6. Data Manipulation

Sorting

# Sort by Age (ascending)  
df_sorted = df.sort_values("Age")  

# Sort by City (descending)  
df_sorted = df.sort_values("City", ascending=False)

Grouping and Aggregation

# Group by City and calculate mean Age  
grouped = df.groupby("City")["Age"].mean()

Apply Functions

# Convert Name to uppercase  
df["Name"] = df["Name"].apply(lambda x: x.upper())  
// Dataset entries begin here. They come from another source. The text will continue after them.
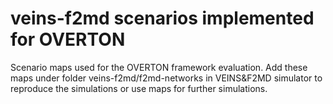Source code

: # veins-f2md scenarios implemented for OVERTON
Scenario maps used for the OVERTON framework evaluation. Add these maps under folder veins-f2md/f2md-networks in VEINS&F2MD simulator to reproduce the simulations or use maps for further simulations.
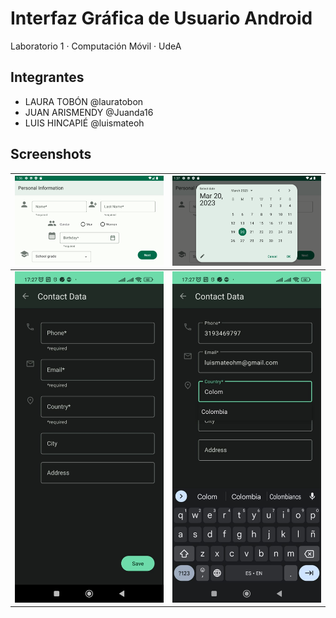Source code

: # Interfaz Gráfica de Usuario Android

Laboratorio 1 · Computación Móvil · UdeA

## Integrantes
- LAURA TOBÓN 		@lauratobon
- JUAN ARISMENDY	@Juanda16
- LUIS HINCAPIÉ		@luismateoh

## Screenshots
|![contact-data-1](screenshots/personal-activity-1.png)| ![contact-data-2](screenshots/personal-activity-2.png) |
|---|--------------------------------------------------------|
|![contact-data-1](screenshots/contact-data-1.jpeg)| ![contact-data-2](screenshots/contact-data-2.jpeg)     |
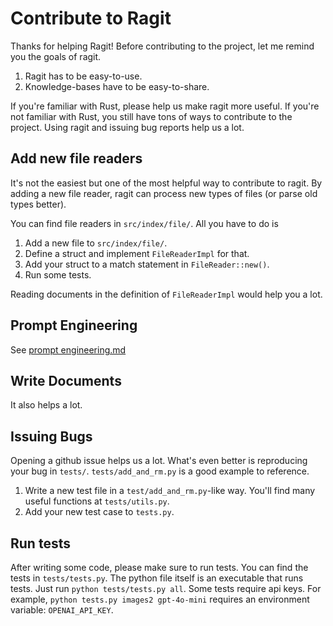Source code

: # Contribute to Ragit

Thanks for helping Ragit! Before contributing to the project, let me remind you the goals of ragit.

1. Ragit has to be easy-to-use.
2. Knowledge-bases have to be easy-to-share.

If you're familiar with Rust, please help us make ragit more useful. If you're not familiar with Rust, you still have tons of ways to contribute to the project. Using ragit and issuing bug reports help us a lot.

## Add new file readers

It's not the easiest but one of the most helpful way to contribute to ragit. By adding a new file reader, ragit can process new types of files (or parse old types better).

You can find file readers in `src/index/file/`. All you have to do is

1. Add a new file to `src/index/file/`.
2. Define a struct and implement `FileReaderImpl` for that.
3. Add your struct to a match statement in `FileReader::new()`.
4. Run some tests.

Reading documents in the definition of `FileReaderImpl` would help you a lot.

## Prompt Engineering

See [prompt engineering.md](./prompt_engineering.md)

## Write Documents

It also helps a lot.

## Issuing Bugs

Opening a github issue helps us a lot. What's even better is reproducing your bug in `tests/`. `tests/add_and_rm.py` is a good example to reference.

1. Write a new test file in a `test/add_and_rm.py`-like way. You'll find many useful functions at `tests/utils.py`.
2. Add your new test case to `tests.py`.

## Run tests

After writing some code, please make sure to run tests. You can find the tests in `tests/tests.py`. The python file itself is an executable that runs tests. Just run `python tests/tests.py all`. Some tests require api keys. For example, `python tests.py images2 gpt-4o-mini` requires an environment variable: `OPENAI_API_KEY`.
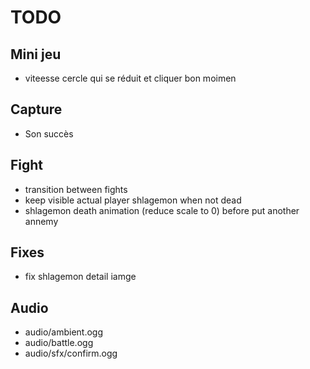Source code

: # TODO

## Mini jeu

- viteesse cercle qui se réduit et cliquer bon moimen

## Capture

- Son succès

## Fight

- transition between fights
- keep visible actual player shlagemon when not dead
- shlagemon death animation (reduce scale to 0) before put another annemy

## Fixes

- fix shlagemon detail iamge

## Audio

- audio/ambient.ogg
- audio/battle.ogg
- audio/sfx/confirm.ogg
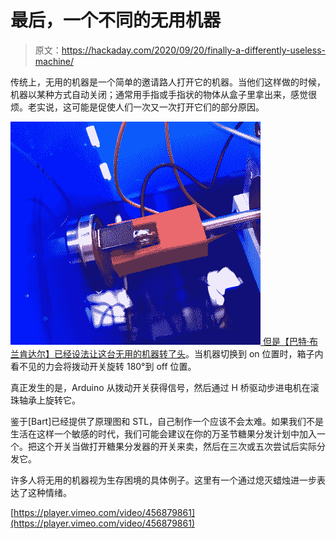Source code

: # 最后，一个不同的无用机器

> 原文：<https://hackaday.com/2020/09/20/finally-a-differently-useless-machine/>

传统上，无用的机器是一个简单的邀请路人打开它的机器。当他们这样做的时候，机器以某种方式自动关闭；通常用手指或手指状的物体从盒子里拿出来，感觉很烦。老实说，这可能是促使人们一次又一次打开它们的部分原因。

[![](img/4eba11c3e98e4dde3fac288725332c3a.png) ](https://hackaday.com/wp-content/uploads/2020/09/differently-useless-box-guts.png) [但是【巴特·布兰肯达尔】已经设法让这台无用的机器转了头](http://www.instructables.com/id/The-Different-Useless-Machine/)。当机器切换到 on 位置时，箱子内看不见的力会将拨动开关旋转 180°到 off 位置。

真正发生的是，Arduino 从拨动开关获得信号，然后通过 H 桥驱动步进电机在滚珠轴承上旋转它。

鉴于[Bart]已经提供了原理图和 STL，自己制作一个应该不会太难。如果我们不是生活在这样一个敏感的时代，我们可能会建议在你的万圣节糖果分发计划中加入一个。把这个开关当做打开糖果分发器的开关来卖，然后在三次或五次尝试后实际分发它。

许多人将无用的机器视为生存困境的具体例子。这里有一个通过熄灭蜡烛进一步表达了这种情绪。

[https://player.vimeo.com/video/456879861](https://player.vimeo.com/video/456879861)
# Vectorized operations (faster than apply)  
df["Age_next_year"] = df["Age"] + 1

7. Merging DataFrames

Combine DataFrames like SQL joins:

df1 = pd.DataFrame({"ID": [1, 2], "Value": [10, 20]})  
df2 = pd.DataFrame({"ID": [2, 3], "Value": [30, 40]})  

# Inner join  
merged = pd.merge(df1, df2, on="ID", how="inner")

8. Use Cases in AI/ML

Data Loading: Import CSV/Excel datasets.
Feature Engineering: Create new columns (e.g., BMI = weight / height²).
Data Cleaning: Handle missing values, outliers.
Exploratory Data Analysis (EDA): Visualize trends with Pandas + Matplotlib/Seaborn.

9. Performance Tips

Vectorization: Avoid loops; use built-in Pandas/NumPy operations.
Use Proper Data Types: Convert columns to category for low-cardinality data.
Avoid Chained Indexing: Use .loc or .iloc instead of df[df.Age > 30]["Name"] (use df.loc[df.Age > 30, "Name"]).

10. Practice Exercise

Load the Titanic dataset (pd.read_csv("titanic.csv")).
Explore the first 5 rows and summary statistics.
Create a new column FamilySize = SibSp + Parch + 1.
Filter passengers older than 30 and group by Pclass to find average fare.

Solution:

# 1. Load data  
titanic = pd.read_csv("titanic.csv")  

# 2. Explore  
print(titanic.head())  
print(titanic.describe())  

# 3. Add FamilySize  
titanic["FamilySize"] = titanic["SibSp"] + titanic["Parch"] + 1  

# 4. Filter and group  
older_passengers = titanic[titanic["Age"] > 30]  
avg_fare = older_passengers.groupby("Pclass")["Fare"].mean()

Key Takeaways

DataFrames are the backbone of data manipulation in Python.
Use .loc/.iloc for row/column access and groupby for aggregations.
Optimize performance with vectorized operations and proper data types.